Cognition and gait speed often decline together, study shows
Do thinking and walking go hand in hand in determining the health course of senior adults? A study published by UT Health San Antonio researchers found that, indeed, the two functions often parallel each other in determining a person’s health trajectory.
The researchers analyzed data from 370 participants in the San Antonio Longitudinal Study of Aging (SALSA) and found that they grouped into three distinct trajectories. These classifications were based on the participants’ changes on a cognitive measure and a gait speed task over an average of 9½ years:
- Stable cognition and gait class (65.4% of the participants).
- Cognitive and physical vulnerability class (22.2%).

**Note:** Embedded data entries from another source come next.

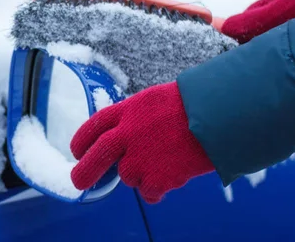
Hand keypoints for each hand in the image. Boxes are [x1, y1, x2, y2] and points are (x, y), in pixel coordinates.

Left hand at [70, 82, 213, 203]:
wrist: (217, 116)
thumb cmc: (190, 105)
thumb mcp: (152, 102)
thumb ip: (132, 119)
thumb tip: (121, 137)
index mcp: (126, 111)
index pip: (93, 126)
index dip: (81, 140)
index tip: (76, 151)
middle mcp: (127, 134)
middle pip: (96, 156)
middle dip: (84, 172)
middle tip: (78, 182)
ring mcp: (140, 157)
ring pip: (128, 177)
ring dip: (140, 175)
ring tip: (164, 159)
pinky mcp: (157, 177)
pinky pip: (149, 192)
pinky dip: (157, 190)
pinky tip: (170, 176)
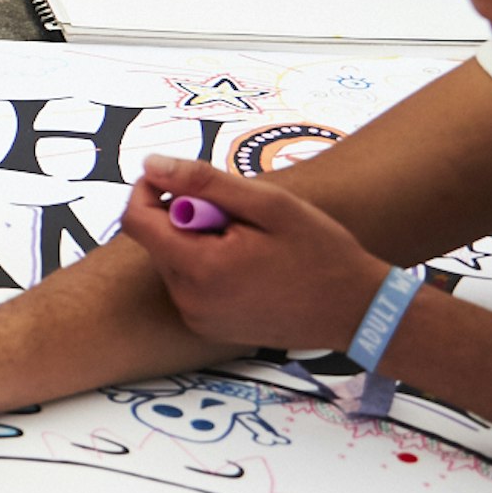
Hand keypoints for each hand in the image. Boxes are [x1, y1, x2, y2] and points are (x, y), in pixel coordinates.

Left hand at [119, 156, 395, 353]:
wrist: (356, 312)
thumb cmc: (321, 252)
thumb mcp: (269, 205)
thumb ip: (203, 183)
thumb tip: (151, 164)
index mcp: (200, 268)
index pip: (135, 220)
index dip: (148, 190)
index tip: (177, 178)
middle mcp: (189, 300)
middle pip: (157, 240)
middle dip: (185, 216)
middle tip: (238, 217)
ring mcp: (197, 319)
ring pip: (173, 262)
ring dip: (198, 242)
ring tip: (249, 244)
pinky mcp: (207, 328)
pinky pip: (189, 286)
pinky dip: (207, 267)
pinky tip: (249, 267)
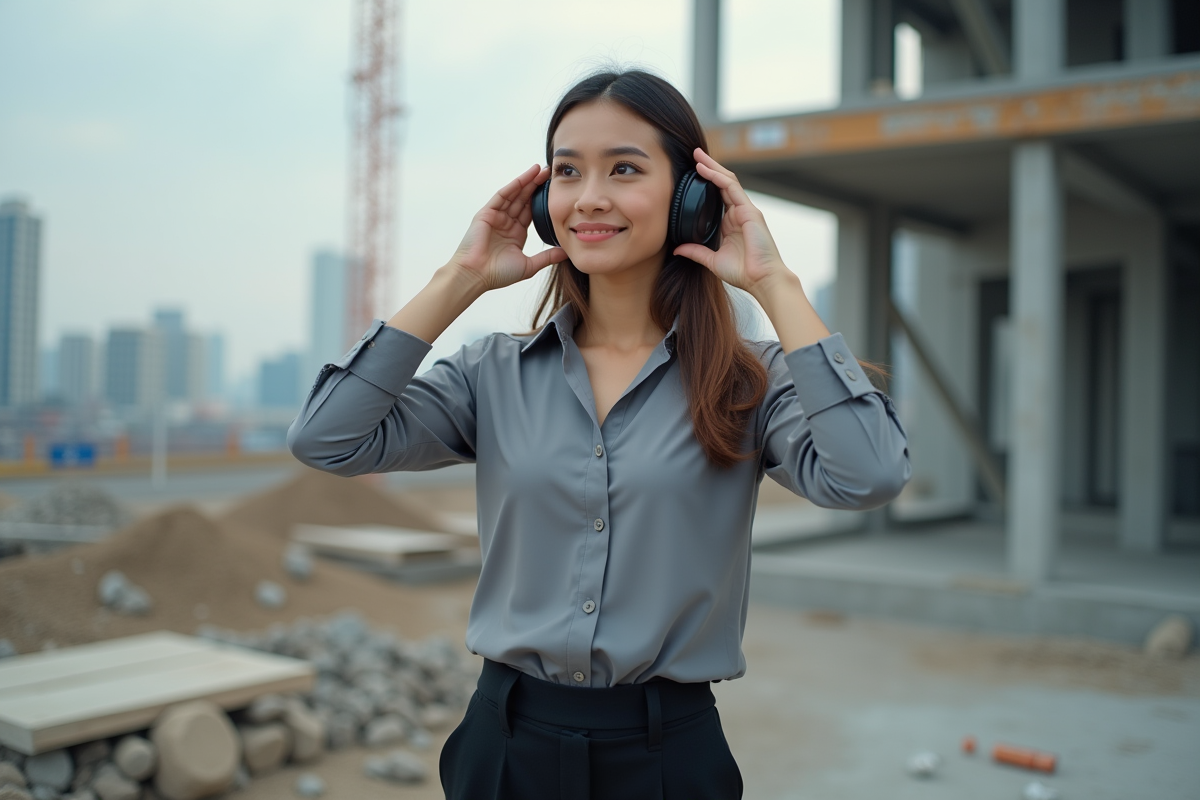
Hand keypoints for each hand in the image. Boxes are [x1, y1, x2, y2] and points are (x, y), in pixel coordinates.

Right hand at [448, 165, 566, 290]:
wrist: (476, 276)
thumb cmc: (498, 274)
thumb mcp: (529, 266)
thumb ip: (547, 257)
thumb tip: (567, 253)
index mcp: (516, 234)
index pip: (531, 211)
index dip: (543, 200)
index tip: (556, 190)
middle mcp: (506, 223)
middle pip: (524, 200)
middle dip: (536, 185)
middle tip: (550, 172)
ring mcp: (496, 216)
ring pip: (515, 194)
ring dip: (527, 181)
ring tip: (541, 170)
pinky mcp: (486, 213)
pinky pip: (502, 196)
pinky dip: (514, 185)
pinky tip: (526, 176)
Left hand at [672, 148, 797, 300]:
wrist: (762, 280)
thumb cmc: (743, 273)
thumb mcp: (712, 260)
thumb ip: (696, 251)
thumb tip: (678, 249)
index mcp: (731, 223)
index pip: (717, 196)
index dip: (706, 183)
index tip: (691, 174)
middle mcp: (739, 213)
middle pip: (722, 183)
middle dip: (709, 168)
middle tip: (693, 155)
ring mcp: (745, 210)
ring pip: (727, 181)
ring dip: (712, 167)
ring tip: (698, 156)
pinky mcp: (750, 211)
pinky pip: (731, 188)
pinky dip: (717, 177)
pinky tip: (705, 170)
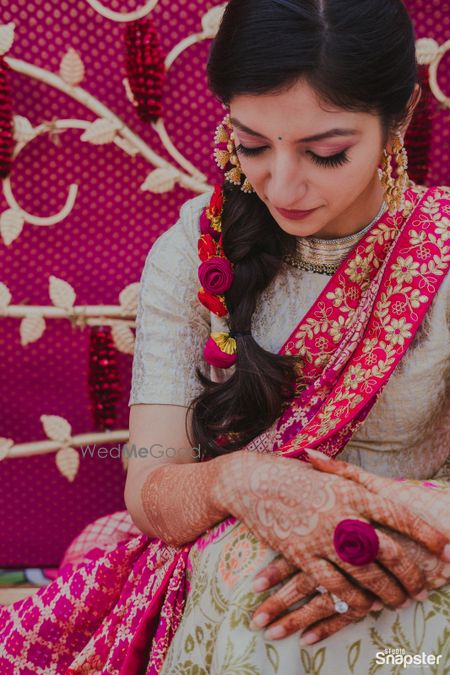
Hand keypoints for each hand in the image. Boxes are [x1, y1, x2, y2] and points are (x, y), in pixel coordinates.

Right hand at [211, 450, 449, 635]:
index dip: (424, 533)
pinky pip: (334, 584)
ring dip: (386, 592)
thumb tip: (381, 495)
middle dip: (410, 573)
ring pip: (364, 573)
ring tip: (398, 602)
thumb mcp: (327, 473)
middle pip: (386, 551)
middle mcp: (341, 515)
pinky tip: (364, 606)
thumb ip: (355, 483)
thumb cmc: (292, 474)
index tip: (445, 548)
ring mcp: (321, 537)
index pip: (398, 514)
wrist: (252, 481)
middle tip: (423, 587)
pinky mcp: (302, 554)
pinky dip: (353, 598)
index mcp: (351, 492)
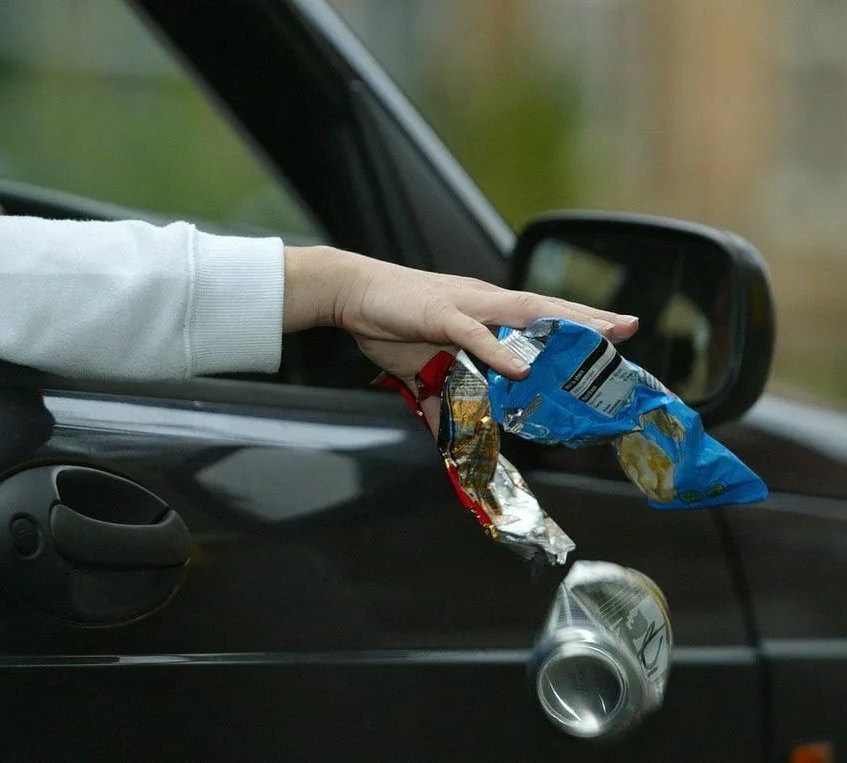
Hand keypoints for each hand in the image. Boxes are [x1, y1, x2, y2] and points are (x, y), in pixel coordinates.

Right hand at [283, 246, 638, 382]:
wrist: (350, 290)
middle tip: (629, 328)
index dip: (578, 323)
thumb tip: (446, 432)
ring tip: (598, 338)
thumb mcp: (420, 369)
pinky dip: (499, 350)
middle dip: (589, 320)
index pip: (541, 316)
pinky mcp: (440, 314)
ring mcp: (466, 306)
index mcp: (484, 310)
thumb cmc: (387, 320)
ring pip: (526, 313)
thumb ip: (438, 398)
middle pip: (547, 310)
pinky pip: (475, 333)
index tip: (615, 332)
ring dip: (564, 324)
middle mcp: (484, 302)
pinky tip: (523, 365)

- Physical vulnerability class (12.4%).
“In our community-based sample of Mexican American and European American older adults aged 65 to 74 years old at baseline, the majority of individuals began the study with higher scores in both domains, cognition and gait speed. During follow-up, this group demonstrated resilience to age-related declines and continued to be functionally independent,” said study senior author Helen Hazuda, Ph.D., professor in UT Health San Antonio’s Long School of Medicine and the principal investigator of SALSA.

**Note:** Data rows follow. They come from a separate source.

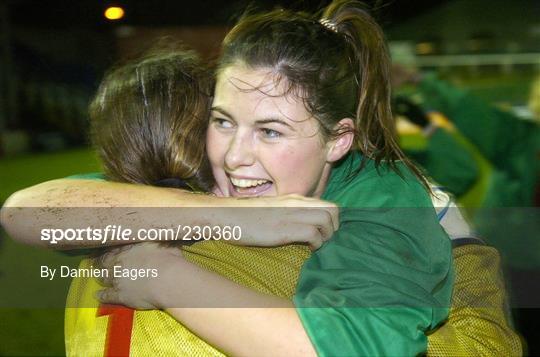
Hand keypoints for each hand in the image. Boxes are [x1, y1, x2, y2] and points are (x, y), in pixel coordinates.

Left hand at [95, 243, 182, 308]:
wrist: (168, 280)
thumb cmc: (167, 258)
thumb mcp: (160, 241)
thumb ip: (152, 238)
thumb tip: (153, 232)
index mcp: (128, 248)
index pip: (113, 247)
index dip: (109, 248)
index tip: (105, 248)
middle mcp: (119, 263)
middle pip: (104, 262)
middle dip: (101, 262)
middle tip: (97, 262)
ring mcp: (117, 280)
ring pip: (104, 278)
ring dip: (101, 277)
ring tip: (98, 277)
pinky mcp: (120, 296)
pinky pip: (107, 296)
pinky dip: (101, 295)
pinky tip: (97, 296)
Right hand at [222, 194, 338, 249]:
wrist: (225, 216)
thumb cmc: (245, 216)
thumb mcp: (272, 210)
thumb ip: (288, 213)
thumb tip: (302, 225)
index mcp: (294, 198)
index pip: (327, 204)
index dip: (332, 220)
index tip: (325, 232)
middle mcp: (296, 203)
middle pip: (333, 210)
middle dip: (335, 227)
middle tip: (325, 239)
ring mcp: (291, 214)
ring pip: (327, 220)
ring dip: (327, 236)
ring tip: (317, 245)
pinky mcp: (284, 228)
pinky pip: (313, 234)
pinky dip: (316, 244)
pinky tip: (307, 249)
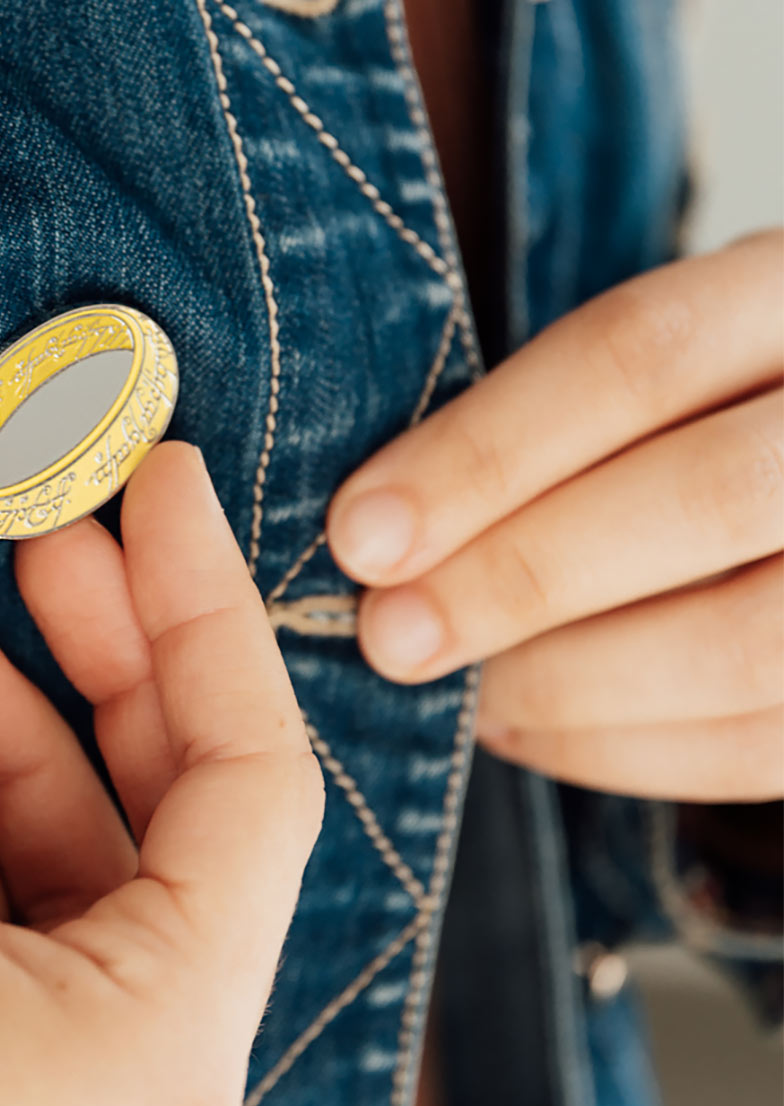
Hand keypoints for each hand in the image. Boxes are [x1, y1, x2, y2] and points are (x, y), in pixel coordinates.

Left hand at [327, 229, 782, 801]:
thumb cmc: (691, 421)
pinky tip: (524, 728)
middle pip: (702, 496)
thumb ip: (544, 426)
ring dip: (565, 682)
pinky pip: (760, 741)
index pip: (643, 355)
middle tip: (389, 637)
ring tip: (459, 693)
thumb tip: (380, 536)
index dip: (485, 454)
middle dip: (516, 579)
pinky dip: (619, 750)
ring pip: (745, 640)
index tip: (361, 535)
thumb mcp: (646, 372)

“In contrast, one-fifth of individuals began the study with lower scores in cognition and gait speed. They experienced deterioration in each domain during the follow-up period,” Dr. Hazuda said.
The third group of individuals, termed the physical vulnerability class, demonstrated stable cognition throughout the study, but their gait speed slowed over time.
Two effects, one root?
Cognition was assessed using English or Spanish versions of the Folstein Mini-Mental State Examination, a 30-item tool that assesses orientation to time and place, attention, recall, language and other aspects. Gait speed was measured with a timed 10-foot walk.

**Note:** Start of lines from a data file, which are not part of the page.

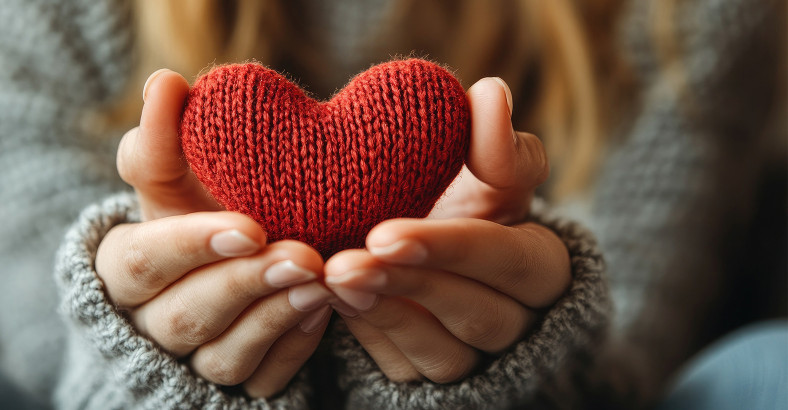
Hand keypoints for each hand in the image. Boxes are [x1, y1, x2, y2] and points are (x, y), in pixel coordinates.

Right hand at [97, 69, 332, 397]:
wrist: (227, 266)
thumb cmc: (196, 212)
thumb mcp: (176, 178)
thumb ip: (166, 136)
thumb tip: (166, 83)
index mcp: (127, 268)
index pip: (138, 263)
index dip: (190, 246)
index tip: (249, 224)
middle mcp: (151, 323)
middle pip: (183, 317)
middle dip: (243, 285)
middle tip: (301, 255)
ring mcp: (192, 363)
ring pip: (223, 358)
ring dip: (275, 317)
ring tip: (321, 280)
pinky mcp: (235, 386)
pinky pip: (262, 380)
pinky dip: (294, 347)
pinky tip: (324, 311)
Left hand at [324, 78, 570, 382]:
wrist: (424, 254)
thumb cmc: (463, 203)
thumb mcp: (486, 172)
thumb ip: (495, 141)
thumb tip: (490, 92)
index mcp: (540, 264)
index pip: (508, 260)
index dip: (450, 249)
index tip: (384, 233)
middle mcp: (517, 319)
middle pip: (476, 313)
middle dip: (408, 287)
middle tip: (345, 262)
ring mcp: (476, 357)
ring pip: (440, 353)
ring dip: (382, 315)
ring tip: (332, 280)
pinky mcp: (431, 376)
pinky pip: (403, 369)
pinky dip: (366, 337)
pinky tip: (330, 302)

“For most of the population we studied, changes in cognition and gait speed were parallel, which suggests shared mechanisms,” said Mitzi M. Gonzales, Ph.D., lead author of the study and a neuropsychologist with the Glenn Biggs Institute for Alzheimer’s and Neurodegenerative Diseases, which is part of UT Health San Antonio.
Cognition and gait speed may be altered by blood vessel disease, brain tissue insults, hormone regulation, and abnormal deposits of amyloid beta and tau proteins in the brain, Dr. Gonzales said. Amyloid beta and tau deposits are well-known indicators of Alzheimer’s disease but may impact gait, too.
“Abnormal protein deposition promotes neurodegeneration and synaptic loss, which may induce dysfunction in brain regions governing cognition and gait,” said study coauthor Sudha Seshadri, M.D., professor of neurology in the Long School of Medicine and director of the Biggs Institute. “Another possibility is damage to white matter in regions integral to both cognition and gait coordination.”
Groundbreaking San Antonio research
SALSA investigators led by Dr. Hazuda launched the study in 1992 and completed the baseline examination in 1996. Follow-up examinations were conducted at 18-month intervals between 2000 and 2005.
Among the 370 participants in this new analysis, 182 were Mexican American and 188 were European American. The Mexican American participants were almost four times more likely than European Americans to be in the cognitive and physical vulnerability class, even after statistical adjustment for educational attainment, income and chronic medical conditions, Dr. Gonzales said.
Prevalence of a key risk factor in this group, diabetes, was significantly higher in Mexican Americans (23%) than in European Americans (7%). Diabetes was associated with a 4½ times higher likelihood of being part of the cognitive and physical vulnerability class.
Poor start, poor course
Individuals who entered the study with poorer cognition and slower gait speed went on to decline in both domains at an accelerated pace through the years of follow-up, Dr. Hazuda said.
“In this at-risk group, we observed steeper rates of decline over and above the low starting point,” Dr. Hazuda said. “This suggests that preventive efforts should ideally target young and middle-aged adults in which there is still time to intervene to alter the trajectories.”